Он медленно опустился и сел, держась за подлокотники своего вращающегося кресла.
— Ну что ты теперь собираешься делать? — спросил он.
— У меня есть идея начать новое дело, — ответила Карен. — Но я хотела рассказать тебе о более важном. Я думаю взять ребенка.
Карен замолчала. Она не привыкла разговаривать с Арнольдом о таких вещах. Она тяжело вздохнула.
— Что ты думаешь об этой идее? — спросила она. — Белл сказала, что я…
— Карен, послушай, что я тебе скажу. Я никогда не буду сожалеть, что женился на твоей матери, потому что через нее я получил тебя. Я думаю, что ты будешь замечательной матерью. Я ответил тебе?
Карен кивнула.
— Я развожусь с Белл, Карен. Карен кивнула снова.
— Ты поможешь мне с моим разводом? — спросила она.
Теперь была очередь Арнольда кивать.
Снова Карен думала о мадам Ренольт и о ее пророчестве. Теперь, после того как она поговорила с Арнольдом, Карен точно знала, что она собирается делать. Она собиралась найти того ребенка в Марианах, который был ей предназначен. Она собиралась позвонить Бобби Пиллару, потому что он не был засранцем, как остальные, и потому что именно сейчас они нуждались друг в друге. Ему был нужен ее профессиональный уровень, а ей — его защита, чтобы справиться с Биллом Уолпером и перестроить свою жизнь. Посидев так какое-то время, она набрала номер Бобби в Вест-Косте, и, как ни удивительно, он не только был дома, но и снял трубку. Ей потребовалось всего лишь несколько минут, чтобы объяснить ему ситуацию; казалось, что Бобби уже многое знал об этом. А когда она кончила свой рассказ, он засмеялся.
— Святой Боже! — воскликнул он. — Или они думают, что ты будешь молчать? Слушай, девушка, у меня есть несколько идей, но самая клевая для тебя — это прийти на мой канал с новой коллекцией шмотья. Хорошего шмотья, но по умеренным ценам.
— Но я не могу пользоваться своим именем, — сказала она.
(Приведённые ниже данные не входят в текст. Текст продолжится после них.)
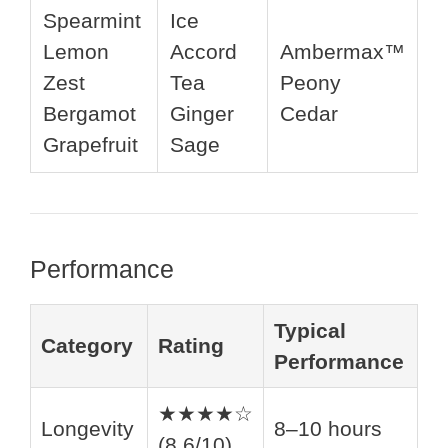
Spearmint
Ice
Lemon
Accord
Ambermax™
Zest
Tea
Peony
Bergamot
Ginger
Cedar
Grapefruit
Sage
Performance
Typical
Category
Rating
Performance
★★★★☆
Longevity
8–10 hours
(8.6/10)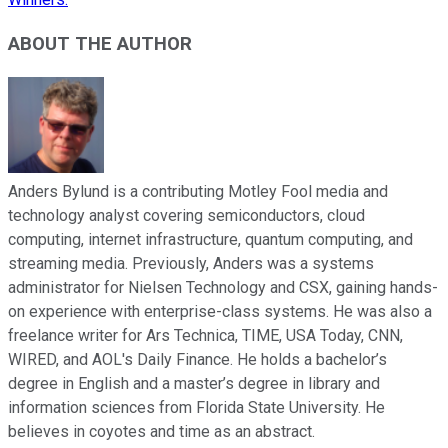
ABOUT THE AUTHOR
Anders Bylund is a contributing Motley Fool media and
technology analyst covering semiconductors, cloud
computing, internet infrastructure, quantum computing, and
streaming media. Previously, Anders was a systems
administrator for Nielsen Technology and CSX, gaining hands-
on experience with enterprise-class systems. He was also a
freelance writer for Ars Technica, TIME, USA Today, CNN,
WIRED, and AOL's Daily Finance. He holds a bachelor’s
degree in English and a master’s degree in library and
information sciences from Florida State University. He
believes in coyotes and time as an abstract.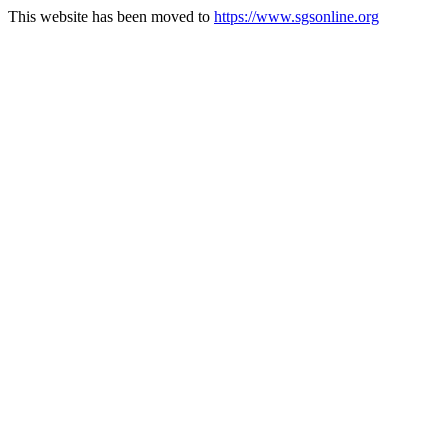
This website has been moved to
https://www.sgsonline.org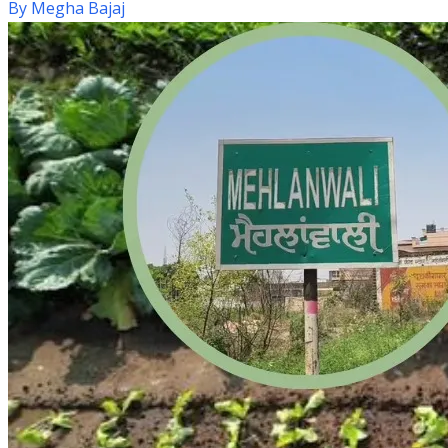
By
Megha Bajaj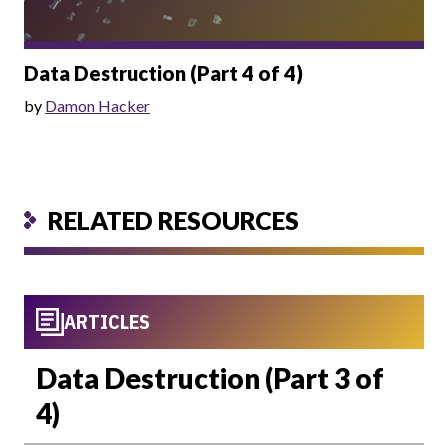
Data Destruction (Part 4 of 4)
by
Damon Hacker
RELATED RESOURCES
ARTICLES
Data Destruction (Part 3 of
4)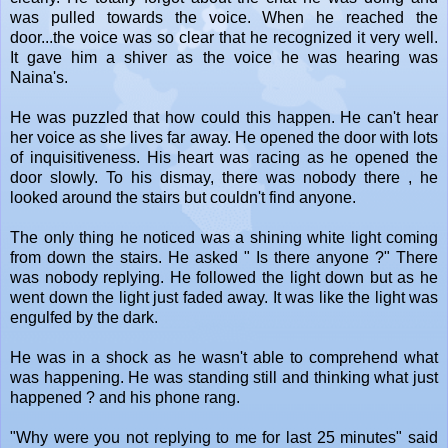
was pulled towards the voice. When he reached the
door...the voice was so clear that he recognized it very well.
It gave him a shiver as the voice he was hearing was
Naina's.
He was puzzled that how could this happen. He can't hear
her voice as she lives far away. He opened the door with lots
of inquisitiveness. His heart was racing as he opened the
door slowly. To his dismay, there was nobody there , he
looked around the stairs but couldn't find anyone.
The only thing he noticed was a shining white light coming
from down the stairs. He asked " Is there anyone ?" There
was nobody replying. He followed the light down but as he
went down the light just faded away. It was like the light was
engulfed by the dark.
He was in a shock as he wasn't able to comprehend what
was happening. He was standing still and thinking what just
happened ? and his phone rang.
"Why were you not replying to me for last 25 minutes" said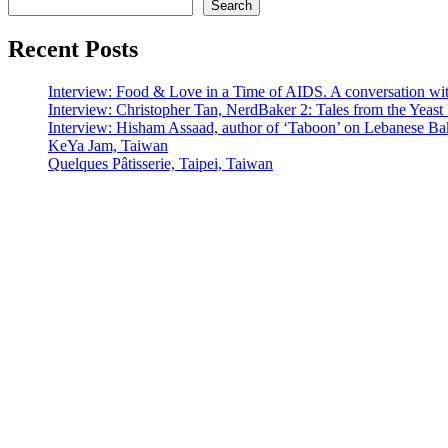
Search
Recent Posts
Interview: Food & Love in a Time of AIDS. A conversation wi
Interview: Christopher Tan, NerdBaker 2: Tales from the Yeas
Interview: Hisham Assaad, author of ‘Taboon’ on Lebanese Ba
KeYa Jam, Taiwan
Quelques Pâtisserie, Taipei, Taiwan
— Кому оно нужно? У тебя есть кое-что получше имени — ты сама. Ты будешь выглядеть неправдоподобно классно. Нет, не так. Ты будешь выглядеть правдоподобно классно. Мы организуем показы мод и покажем все виды шмотья — и те, которые тебе нравятся, и те, которые нет. Ты расскажешь, что тебе нравится и почему, а потом ты продашь свои модели. Но не тем богатым стервам, которых ты снабжала, а настоящим женщинам, которые будут узнавать не только твое имя, но и классные модели. Почему бы тебе не покончить с этими финтифлюшками ради женщин, которые кормят и одевают Америку?
Карен улыбнулась. Идея ей понравилась.
— Модели, которые хорошо выглядят на женщинах, весящих больше шестидесяти килограммов.
— Да! Ты даже можешь пригласить несколько известных моделей. Ты можешь найти их сейчас, стоящих с плакатами на Седьмой авеню, на которых написано: «Хочу работать с Версаче».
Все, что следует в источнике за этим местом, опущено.